If we always start his birthday with crêpes, we always end it with a Baked Alaska. He is definitely a creature of habit. Thankfully we weren't camping or hauling the dessert anywhere. We made and served it within 10 feet of the kitchen. Easy.


Really this dessert is all about the presentation. You need a cake, gluten-free for us in this case as Jake and R's best buddy are both gluten-free; you need ice cream, frozen into a bowl; you need whipped egg whites; and you need an oven or a culinary torch, we had the latter. 


Happy birthday to Riley!! Fifteen? I'm still reeling from that one. And, yes, I bought the chocolate cake base this year. It's been a tough couple of weeks as the school year wraps up. And I didn't feel like hauling cake batter to a friend's or my mom's oven. Don't judge.

Ingredients
  • cake (I used a store-bought flourless chocolate cake)
  • ice cream (I used coffee ice cream)
  • 8 egg whites
  • 2 T organic granulated sugar
  • Also needed: butane torch, plastic wrap
Procedure
The night before, line a bowl with plastic wrap, press slightly softened ice cream into the bowl, cover it tightly with more plastic wrap, and refreeze. For this cake I used coffee ice cream.

Once you're all set to assemble, separate 8 eggs, placing the whites in a large stainless steel bowl. Add 2 T organic granulated sugar. [I forgot the sugar last night. It was fine.] Beat egg whites until stiff peaks form.

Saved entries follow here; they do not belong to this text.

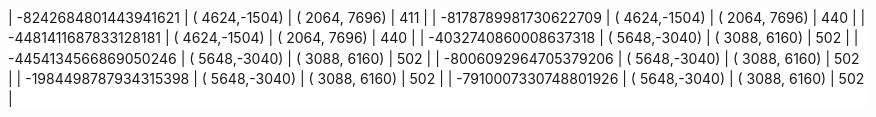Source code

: | -8242684801443941621 | ( 4624,-1504) | ( 2064, 7696) | 411      |
| -8178789981730622709 | ( 4624,-1504) | ( 2064, 7696) | 440      |
| -4481411687833128181 | ( 4624,-1504) | ( 2064, 7696) | 440      |
| -4032740860008637318 | ( 5648,-3040) | ( 3088, 6160) | 502      |
| -4454134566869050246 | ( 5648,-3040) | ( 3088, 6160) | 502      |
| -8006092964705379206 | ( 5648,-3040) | ( 3088, 6160) | 502      |
| -1984498787934315398 | ( 5648,-3040) | ( 3088, 6160) | 502      |
| -7910007330748801926 | ( 5648,-3040) | ( 3088, 6160) | 502      |


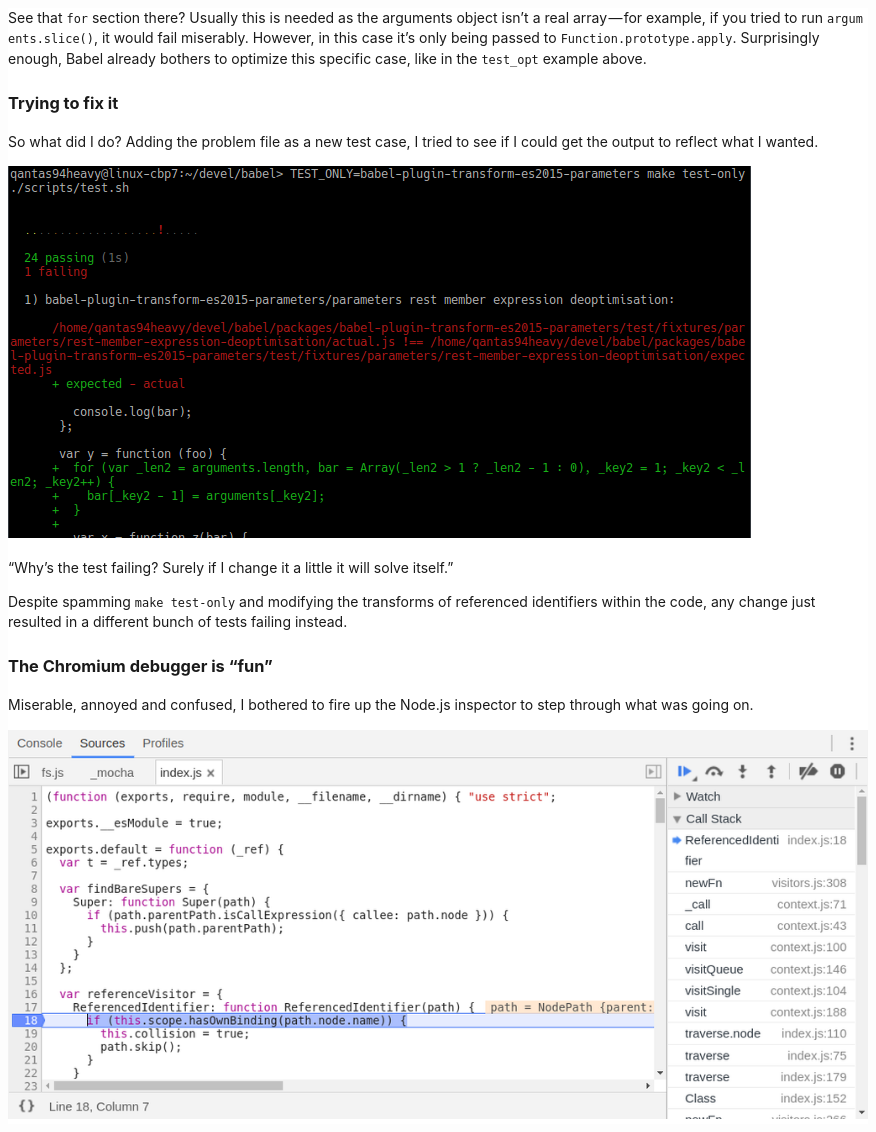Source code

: See that `for` section there? Usually this is needed as the arguments object isn’t a real array — for example, if you tried to run `arguments.slice()`, it would fail miserably.
However, in this case it’s only being passed to `Function.prototype.apply`. Surprisingly enough, Babel already bothers to optimize this specific case, like in the `test_opt` example above.

### Trying to fix it
So what did I do? Adding the problem file as a new test case, I tried to see if I could get the output to reflect what I wanted.

<img class="img-responsive" alt="Test failure of modified code" src="/images/blog/2017-08-13-gsoc-karl-1/babel-test.png">

“Why’s the test failing? Surely if I change it a little it will solve itself.”

Despite spamming `make test-only` and modifying the transforms of referenced identifiers within the code, any change just resulted in a different bunch of tests failing instead.

### The Chromium debugger is “fun”
Miserable, annoyed and confused, I bothered to fire up the Node.js inspector to step through what was going on.

<img class="img-responsive" alt="Using the Chromium debugger" src="/images/blog/2017-08-13-gsoc-karl-1/debugger-cropped.png">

Place the cake on your serving dish. Turn molded ice cream out onto cake. Quickly and prettily spread meringue over cake. Make sure to have lots of little peaks because that it what browns. Spread the meringue all the way to dish to seal. Return to freezer until ready to serve.

Traditionally, you brown this in the oven. Since my oven is still out of commission, I decided to brown the peaks with my torch. It was simple and might be the way I make Baked Alaska from now on. Serve immediately!